Eagles’ Wings Executive Director Bishop Robert Stearns who has brought more than 10,000 Evangelical Christians to Israel to date lead the trip.

THE JERUSALEM skyline as viewed from the Mount of Olives. (photo credit: DAN/FLICKR)
THE JERUSALEM skyline as viewed from the Mount of Olives.
(photo credit: DAN/FLICKR)
Eagles' Wings, a New York-based non-profit evangelical movement, hosted its Global Day of Prayer for the Peace of Jerusalem. The event included more than 500,000 evangelical churches world-wide and 70 millennial pastors from the US, Canada and Brazil.
For many of the participants and their followers, it was their first time in Israel.
In addition to those participating in Israel, the event was televised to 262 million homes around the world.
Eagles’ Wings Executive Director Bishop Robert Stearns, who has brought more than 10,000 Evangelical Christians to Israel to date, led the trip.
“We are here today declaring that there is a new breed of Christianity alive in today’s world – a Christianity which understands that spiritually, we were born in Zion,”  said Stearns. “We stand in prayer and action believing in a peace plan not hatched in the halls of the UN but coming from hearts who learn and experience the God of love. God can change hearts and changed hearts can change history."
U.S. Ambassador to Israel David Friedman addressed the group.
“I am so blessed to celebrate with such incredible people, such inspirational and distinguished religious leaders like all of you, to celebrate the State of Israel, to celebrate this holy city of Jerusalem and of course to celebrate the unbreakable relationship between the United States and Israel,” said Friedman.

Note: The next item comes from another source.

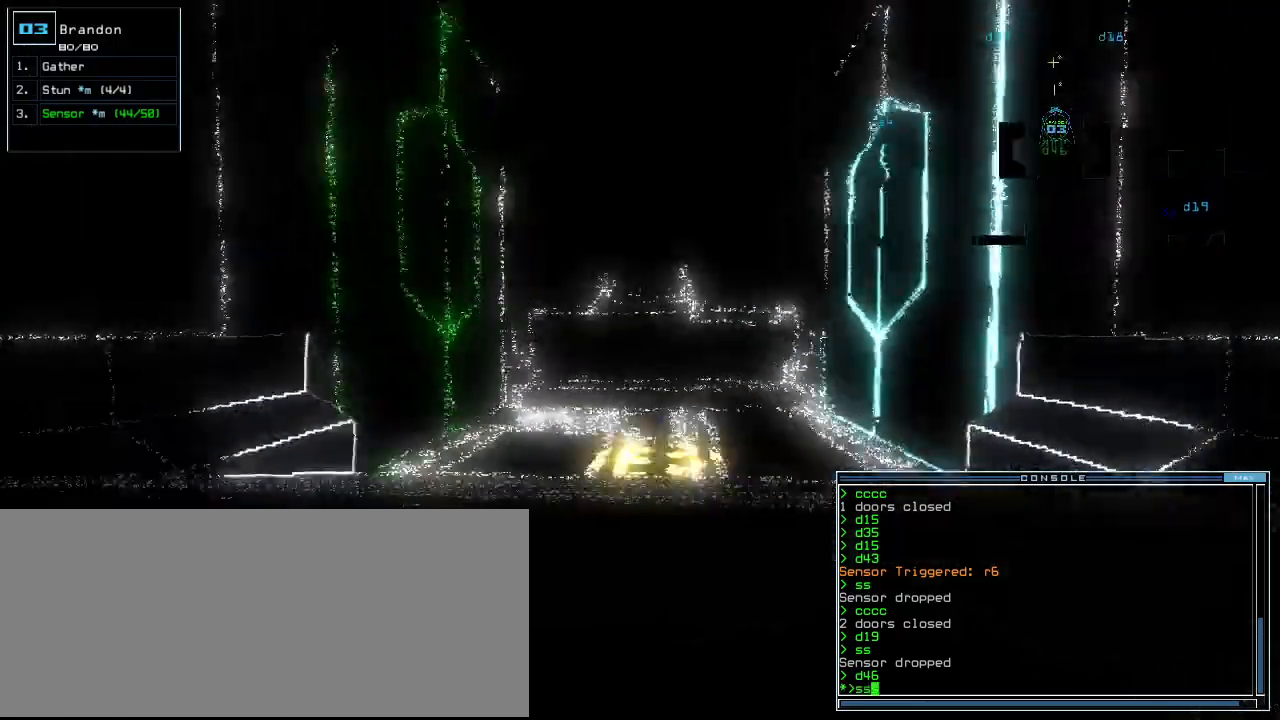
{"keys": ["up"], "events": [[40, "return", "down"], [120, "return", "up"], [400, "return", "down"], [480, "return", "up"]]}
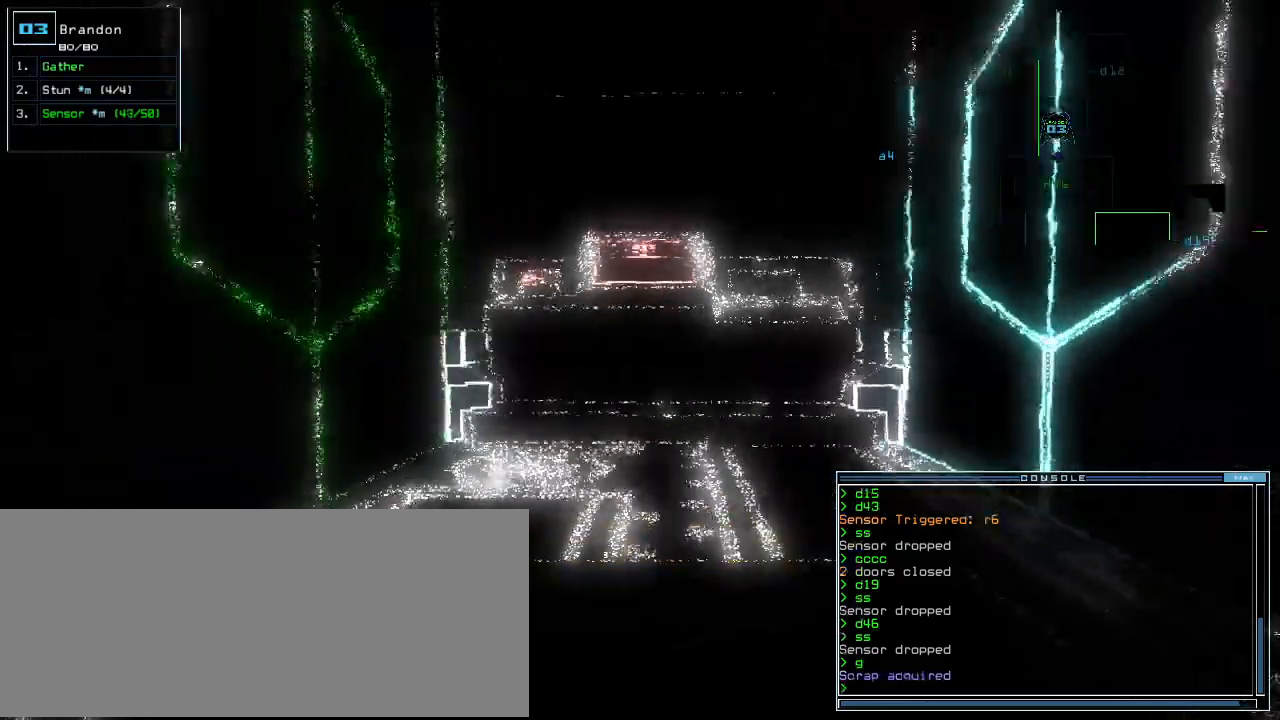
{"keys": ["return", "up"], "events": [[380, "return", "down"]]}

“We will continue to pray for the peace of Jerusalem as we do today, but it will be for peace based upon the truth, the undeniable and now the scientifically corroborated truth, about how the roots of the Jewish people and the roots of Christianity are both centered in this Holy City, a city small in size but so immeasurably large in purpose and in meaning,” he concluded.
The trip was designed to educate young people, many of whom had never been to Israel before.